Given the evidence that training can reduce a task’s demands on working memory (e.g., Ruthruff, Johnston, & Van Selst, 2001; Ruthruff, Van Selst, Johnston, & Remington, 2006; Van Selst, Ruthruff, & Johnston, 1999), and the evidence that well-practiced memory-monitoring abilities such as confidence judgments require fewer resources (Mickes et al., 2011; Mickes et al., 2007), it could be considered surprising that such a basic monitoring ability as judging uncertainty ever makes demands on working memory resources in healthy adult humans. However, the empirical evidence from these experiments is clear. Whether people choose to avoid making uncertainty judgments or are unable to make them when working memory is stressed, at least in a new discrimination task, monitoring uncertainty and acting on it place demands on working memory. This finding has important implications for understanding our ability to make metacognitive judgments about perception under different situations. It also shows a striking similarity with uncertainty monitoring in monkeys, even though the monkeys have much less working memory capacity.

The findings of the present study, along with those of Smith et al. (2013), showed that working memory resources seem to play a critical role in uncertainty monitoring in humans and monkeys, even though these roles are not exactly the same. These results suggest some continuity in the processes supporting uncertainty monitoring across species, though humans seem to be much more able to automate (or successfully to share resources with) these initially working-memory-intensive processes than are monkeys. This interpretation is in line with Charles Darwin’s statement in The Descent of the Man that “the difference in mind between man and the higher animals, great as it is, is certainly one of degree and not of kind” (1871/2006, p. 837).

Given the similarities between the results of the present experiment and those from Smith et al. (2013), it is possible that working memory resources are one of the factors supporting the development of metacognition in animals and humans. It is possible that the development of metacognitive capacity relies on the development of working memory. Thus, smaller and less efficient forms of working memory may give rise to less sophisticated forms of metacognition. To better understand the role of working memory resources in the development of metacognition, future studies should look at the relationship between these resources and uncertainty monitoring in primates that are evolutionarily closer to humans, such as orangutans, gorillas, chimpanzees, and bonobos. These studies could shed light on the evolutionary origins of metacognition.

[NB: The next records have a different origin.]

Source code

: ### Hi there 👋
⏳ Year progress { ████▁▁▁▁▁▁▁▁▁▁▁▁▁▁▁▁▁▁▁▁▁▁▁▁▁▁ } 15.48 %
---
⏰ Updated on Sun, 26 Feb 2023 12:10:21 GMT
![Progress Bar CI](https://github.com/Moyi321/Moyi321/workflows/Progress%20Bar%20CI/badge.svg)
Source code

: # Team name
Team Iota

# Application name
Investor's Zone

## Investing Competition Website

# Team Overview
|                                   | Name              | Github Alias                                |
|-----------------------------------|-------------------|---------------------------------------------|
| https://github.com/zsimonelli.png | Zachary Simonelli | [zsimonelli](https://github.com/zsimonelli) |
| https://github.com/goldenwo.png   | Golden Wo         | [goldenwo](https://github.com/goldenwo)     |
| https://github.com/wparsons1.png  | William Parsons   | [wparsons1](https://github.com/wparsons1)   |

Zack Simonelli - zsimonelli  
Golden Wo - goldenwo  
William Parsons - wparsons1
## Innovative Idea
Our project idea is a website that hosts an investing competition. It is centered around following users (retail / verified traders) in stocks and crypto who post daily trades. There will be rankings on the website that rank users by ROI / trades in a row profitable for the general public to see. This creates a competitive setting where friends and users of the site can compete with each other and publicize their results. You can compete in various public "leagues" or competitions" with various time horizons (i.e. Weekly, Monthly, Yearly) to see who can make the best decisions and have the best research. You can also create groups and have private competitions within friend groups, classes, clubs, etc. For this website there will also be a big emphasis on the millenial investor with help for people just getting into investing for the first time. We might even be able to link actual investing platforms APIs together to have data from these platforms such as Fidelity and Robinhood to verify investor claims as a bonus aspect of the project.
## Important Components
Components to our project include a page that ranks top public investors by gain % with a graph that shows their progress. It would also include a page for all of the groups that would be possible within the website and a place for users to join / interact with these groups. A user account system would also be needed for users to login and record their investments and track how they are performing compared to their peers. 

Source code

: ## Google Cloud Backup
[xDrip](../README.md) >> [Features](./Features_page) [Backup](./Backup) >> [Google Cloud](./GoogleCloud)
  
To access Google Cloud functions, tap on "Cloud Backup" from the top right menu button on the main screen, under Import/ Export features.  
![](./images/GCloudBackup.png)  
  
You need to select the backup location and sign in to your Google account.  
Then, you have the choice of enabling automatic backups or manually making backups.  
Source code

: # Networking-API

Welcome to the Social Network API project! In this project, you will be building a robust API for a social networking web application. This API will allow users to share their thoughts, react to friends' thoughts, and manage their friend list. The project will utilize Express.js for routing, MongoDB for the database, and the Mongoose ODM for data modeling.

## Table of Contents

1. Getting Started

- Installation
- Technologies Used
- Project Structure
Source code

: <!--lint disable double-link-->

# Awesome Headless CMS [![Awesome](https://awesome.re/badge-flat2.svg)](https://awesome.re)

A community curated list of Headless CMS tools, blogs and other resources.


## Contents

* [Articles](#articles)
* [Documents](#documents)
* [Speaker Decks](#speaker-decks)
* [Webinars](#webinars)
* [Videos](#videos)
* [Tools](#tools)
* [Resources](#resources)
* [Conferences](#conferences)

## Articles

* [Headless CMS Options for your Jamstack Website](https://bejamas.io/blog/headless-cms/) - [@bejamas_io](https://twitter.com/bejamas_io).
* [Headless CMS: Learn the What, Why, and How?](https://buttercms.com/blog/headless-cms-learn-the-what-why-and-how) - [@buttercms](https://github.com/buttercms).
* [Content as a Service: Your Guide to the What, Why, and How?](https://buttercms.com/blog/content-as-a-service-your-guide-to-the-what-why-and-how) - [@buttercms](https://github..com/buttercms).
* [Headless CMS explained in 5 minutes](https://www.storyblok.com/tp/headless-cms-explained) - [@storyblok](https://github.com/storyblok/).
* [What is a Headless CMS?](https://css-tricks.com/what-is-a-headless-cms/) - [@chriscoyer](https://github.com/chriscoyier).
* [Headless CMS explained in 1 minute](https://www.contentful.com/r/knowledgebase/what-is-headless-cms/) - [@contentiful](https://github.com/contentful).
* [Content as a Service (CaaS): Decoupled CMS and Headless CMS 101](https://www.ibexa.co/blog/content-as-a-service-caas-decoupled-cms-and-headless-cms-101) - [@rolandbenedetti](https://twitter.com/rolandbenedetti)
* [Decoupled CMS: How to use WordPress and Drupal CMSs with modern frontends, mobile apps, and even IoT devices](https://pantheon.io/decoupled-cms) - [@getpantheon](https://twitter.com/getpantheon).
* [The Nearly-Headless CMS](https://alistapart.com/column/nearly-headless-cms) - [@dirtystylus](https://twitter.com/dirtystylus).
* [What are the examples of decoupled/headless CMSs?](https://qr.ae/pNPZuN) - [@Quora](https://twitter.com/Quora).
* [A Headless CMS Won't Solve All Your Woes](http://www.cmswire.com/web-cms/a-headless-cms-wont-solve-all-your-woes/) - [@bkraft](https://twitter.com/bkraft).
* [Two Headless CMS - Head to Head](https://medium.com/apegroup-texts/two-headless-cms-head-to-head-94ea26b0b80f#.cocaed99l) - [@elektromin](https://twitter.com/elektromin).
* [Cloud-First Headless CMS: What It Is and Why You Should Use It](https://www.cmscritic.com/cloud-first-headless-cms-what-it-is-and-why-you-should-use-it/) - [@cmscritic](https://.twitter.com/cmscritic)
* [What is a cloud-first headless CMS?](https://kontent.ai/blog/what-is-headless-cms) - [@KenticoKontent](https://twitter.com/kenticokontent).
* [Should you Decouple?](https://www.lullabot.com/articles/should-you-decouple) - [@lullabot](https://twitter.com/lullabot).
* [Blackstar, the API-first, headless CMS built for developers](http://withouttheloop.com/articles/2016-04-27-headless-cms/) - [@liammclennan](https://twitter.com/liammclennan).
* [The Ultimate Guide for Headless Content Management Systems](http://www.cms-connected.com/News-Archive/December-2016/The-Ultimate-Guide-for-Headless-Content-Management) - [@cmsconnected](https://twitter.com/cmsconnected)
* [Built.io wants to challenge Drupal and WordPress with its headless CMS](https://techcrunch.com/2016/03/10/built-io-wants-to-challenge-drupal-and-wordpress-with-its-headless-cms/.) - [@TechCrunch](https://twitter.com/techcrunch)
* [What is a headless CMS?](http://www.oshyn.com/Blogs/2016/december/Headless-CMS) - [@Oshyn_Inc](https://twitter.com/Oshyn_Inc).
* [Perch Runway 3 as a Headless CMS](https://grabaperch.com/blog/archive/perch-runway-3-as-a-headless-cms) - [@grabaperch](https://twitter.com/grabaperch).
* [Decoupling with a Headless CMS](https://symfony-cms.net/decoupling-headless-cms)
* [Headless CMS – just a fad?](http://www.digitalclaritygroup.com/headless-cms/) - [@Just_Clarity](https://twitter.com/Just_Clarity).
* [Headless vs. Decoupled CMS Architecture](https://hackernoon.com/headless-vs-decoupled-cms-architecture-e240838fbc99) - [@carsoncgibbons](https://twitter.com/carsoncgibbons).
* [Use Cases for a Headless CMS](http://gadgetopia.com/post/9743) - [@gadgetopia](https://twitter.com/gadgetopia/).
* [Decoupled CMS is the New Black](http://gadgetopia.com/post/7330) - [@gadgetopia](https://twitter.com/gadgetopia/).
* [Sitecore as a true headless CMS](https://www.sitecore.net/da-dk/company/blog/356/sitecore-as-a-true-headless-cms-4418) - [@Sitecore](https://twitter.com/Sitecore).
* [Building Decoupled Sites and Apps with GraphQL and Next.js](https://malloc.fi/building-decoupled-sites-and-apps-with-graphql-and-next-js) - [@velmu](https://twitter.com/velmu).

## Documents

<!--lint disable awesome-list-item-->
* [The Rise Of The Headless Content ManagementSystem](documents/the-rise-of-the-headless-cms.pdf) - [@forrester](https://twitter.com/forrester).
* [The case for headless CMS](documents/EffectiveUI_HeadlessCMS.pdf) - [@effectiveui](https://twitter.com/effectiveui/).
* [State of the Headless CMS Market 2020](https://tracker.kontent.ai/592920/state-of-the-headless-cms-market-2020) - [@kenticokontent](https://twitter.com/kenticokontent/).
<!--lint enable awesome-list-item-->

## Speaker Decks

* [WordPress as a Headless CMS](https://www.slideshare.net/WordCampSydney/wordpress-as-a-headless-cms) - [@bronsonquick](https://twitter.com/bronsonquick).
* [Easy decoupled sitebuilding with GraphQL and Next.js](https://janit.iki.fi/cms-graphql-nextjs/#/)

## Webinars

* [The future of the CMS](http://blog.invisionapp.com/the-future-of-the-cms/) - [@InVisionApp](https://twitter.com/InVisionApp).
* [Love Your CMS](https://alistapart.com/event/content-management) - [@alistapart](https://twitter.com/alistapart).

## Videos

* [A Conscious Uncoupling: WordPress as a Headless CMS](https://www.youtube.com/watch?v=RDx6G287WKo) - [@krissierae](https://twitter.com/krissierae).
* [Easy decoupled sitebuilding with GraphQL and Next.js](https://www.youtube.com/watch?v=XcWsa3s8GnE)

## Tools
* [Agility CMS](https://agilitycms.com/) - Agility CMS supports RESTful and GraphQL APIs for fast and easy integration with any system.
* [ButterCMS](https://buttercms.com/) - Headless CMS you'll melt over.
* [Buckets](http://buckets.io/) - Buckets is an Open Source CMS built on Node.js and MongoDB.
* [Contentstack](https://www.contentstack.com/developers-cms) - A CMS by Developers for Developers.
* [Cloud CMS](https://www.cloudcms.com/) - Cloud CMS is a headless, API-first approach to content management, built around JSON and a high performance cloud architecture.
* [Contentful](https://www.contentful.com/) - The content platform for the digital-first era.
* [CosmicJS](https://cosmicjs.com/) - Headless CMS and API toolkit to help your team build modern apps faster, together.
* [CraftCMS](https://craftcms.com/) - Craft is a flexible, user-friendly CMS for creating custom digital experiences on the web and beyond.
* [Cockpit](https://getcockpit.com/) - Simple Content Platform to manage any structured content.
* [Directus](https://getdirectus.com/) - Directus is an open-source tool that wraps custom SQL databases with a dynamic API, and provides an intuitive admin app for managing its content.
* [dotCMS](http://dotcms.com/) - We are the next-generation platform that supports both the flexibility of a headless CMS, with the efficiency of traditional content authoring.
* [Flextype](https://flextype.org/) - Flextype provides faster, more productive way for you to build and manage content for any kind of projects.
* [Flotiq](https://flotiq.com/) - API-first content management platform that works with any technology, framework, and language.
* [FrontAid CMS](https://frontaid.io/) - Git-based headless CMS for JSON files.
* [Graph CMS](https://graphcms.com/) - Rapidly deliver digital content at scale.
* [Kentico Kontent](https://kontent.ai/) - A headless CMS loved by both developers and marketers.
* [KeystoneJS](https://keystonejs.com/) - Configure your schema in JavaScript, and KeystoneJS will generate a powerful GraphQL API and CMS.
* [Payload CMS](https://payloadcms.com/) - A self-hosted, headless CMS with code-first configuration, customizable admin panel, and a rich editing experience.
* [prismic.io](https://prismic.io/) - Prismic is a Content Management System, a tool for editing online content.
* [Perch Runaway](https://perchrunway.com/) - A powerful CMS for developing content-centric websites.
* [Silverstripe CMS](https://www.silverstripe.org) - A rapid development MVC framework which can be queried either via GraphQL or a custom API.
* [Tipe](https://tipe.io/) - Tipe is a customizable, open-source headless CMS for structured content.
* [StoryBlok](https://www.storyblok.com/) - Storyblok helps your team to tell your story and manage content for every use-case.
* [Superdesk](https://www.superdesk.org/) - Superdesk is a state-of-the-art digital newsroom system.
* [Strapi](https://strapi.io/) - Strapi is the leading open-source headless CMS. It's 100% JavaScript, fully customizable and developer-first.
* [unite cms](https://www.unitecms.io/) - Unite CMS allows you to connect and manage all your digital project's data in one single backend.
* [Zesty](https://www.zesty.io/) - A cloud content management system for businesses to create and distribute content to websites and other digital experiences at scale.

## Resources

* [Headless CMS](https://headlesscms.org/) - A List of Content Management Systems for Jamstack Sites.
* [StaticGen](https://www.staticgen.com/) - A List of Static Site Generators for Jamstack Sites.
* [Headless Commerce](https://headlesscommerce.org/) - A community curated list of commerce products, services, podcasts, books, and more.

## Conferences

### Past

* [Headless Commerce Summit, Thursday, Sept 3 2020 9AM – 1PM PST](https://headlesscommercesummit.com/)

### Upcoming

Furthermore, the present study makes an important contribution to research in human metacognition. It complements studies showing that sophisticated forms of metacognitive judgments (e.g., JOLs, TOTs, and FOKs) place different demands on working memory, by showing that more basic forms of metacognition (uncertainty responding) also place these demands (although primarily during unpracticed stages). Considering these findings, it is important to ask what leads some metacognitive judgments to be more demanding than others, and why uncertainty monitoring places different demands over the course of learning. Is this change caused by a shift from controlled processes to less controlled ones? Does it reflect a reduction in the resources needed to perform the monitoring, or is it a shift in the willingness to share limited resources? Future research will be needed to fully understand the nature of these learning-related changes. We believe that this type of research may further clarify issues regarding the emergence of more sophisticated forms of metacognition, such as those observed in humans, and the role of working memory in these processes.